[Problem details]
From the data below, retype exactly the lines starting with the one that contains "leidingwerk uitbesteed aan Vanderkamp." and ending with the one that contains "zorgt dat de", both included.

[Materials provided]
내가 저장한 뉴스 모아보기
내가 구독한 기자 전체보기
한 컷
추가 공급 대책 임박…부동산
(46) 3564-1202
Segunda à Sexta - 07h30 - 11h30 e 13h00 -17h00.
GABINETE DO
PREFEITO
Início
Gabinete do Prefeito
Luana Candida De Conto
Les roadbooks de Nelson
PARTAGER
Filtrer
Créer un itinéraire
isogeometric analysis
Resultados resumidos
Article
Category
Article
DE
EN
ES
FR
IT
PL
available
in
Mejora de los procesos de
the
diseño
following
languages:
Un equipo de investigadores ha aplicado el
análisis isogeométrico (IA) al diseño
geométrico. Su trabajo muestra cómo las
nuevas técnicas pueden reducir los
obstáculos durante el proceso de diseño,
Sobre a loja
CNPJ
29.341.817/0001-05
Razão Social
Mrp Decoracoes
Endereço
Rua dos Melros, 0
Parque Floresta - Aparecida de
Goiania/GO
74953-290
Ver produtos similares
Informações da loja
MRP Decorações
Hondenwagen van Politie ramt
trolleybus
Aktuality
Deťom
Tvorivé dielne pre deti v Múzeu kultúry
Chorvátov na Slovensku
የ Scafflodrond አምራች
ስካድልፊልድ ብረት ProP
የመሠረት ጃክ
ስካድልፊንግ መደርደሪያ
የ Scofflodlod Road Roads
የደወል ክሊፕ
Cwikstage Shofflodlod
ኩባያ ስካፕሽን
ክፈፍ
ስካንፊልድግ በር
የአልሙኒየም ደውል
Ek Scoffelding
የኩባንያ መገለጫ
---
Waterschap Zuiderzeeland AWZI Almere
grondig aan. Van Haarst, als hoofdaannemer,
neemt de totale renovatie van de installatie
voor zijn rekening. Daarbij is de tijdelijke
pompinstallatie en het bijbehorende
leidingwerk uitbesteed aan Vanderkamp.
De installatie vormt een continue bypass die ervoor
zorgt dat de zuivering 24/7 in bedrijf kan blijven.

[Expected answer]
leidingwerk uitbesteed aan Vanderkamp.
De installatie vormt een continue bypass die ervoor
zorgt dat de zuivering 24/7 in bedrijf kan blijven.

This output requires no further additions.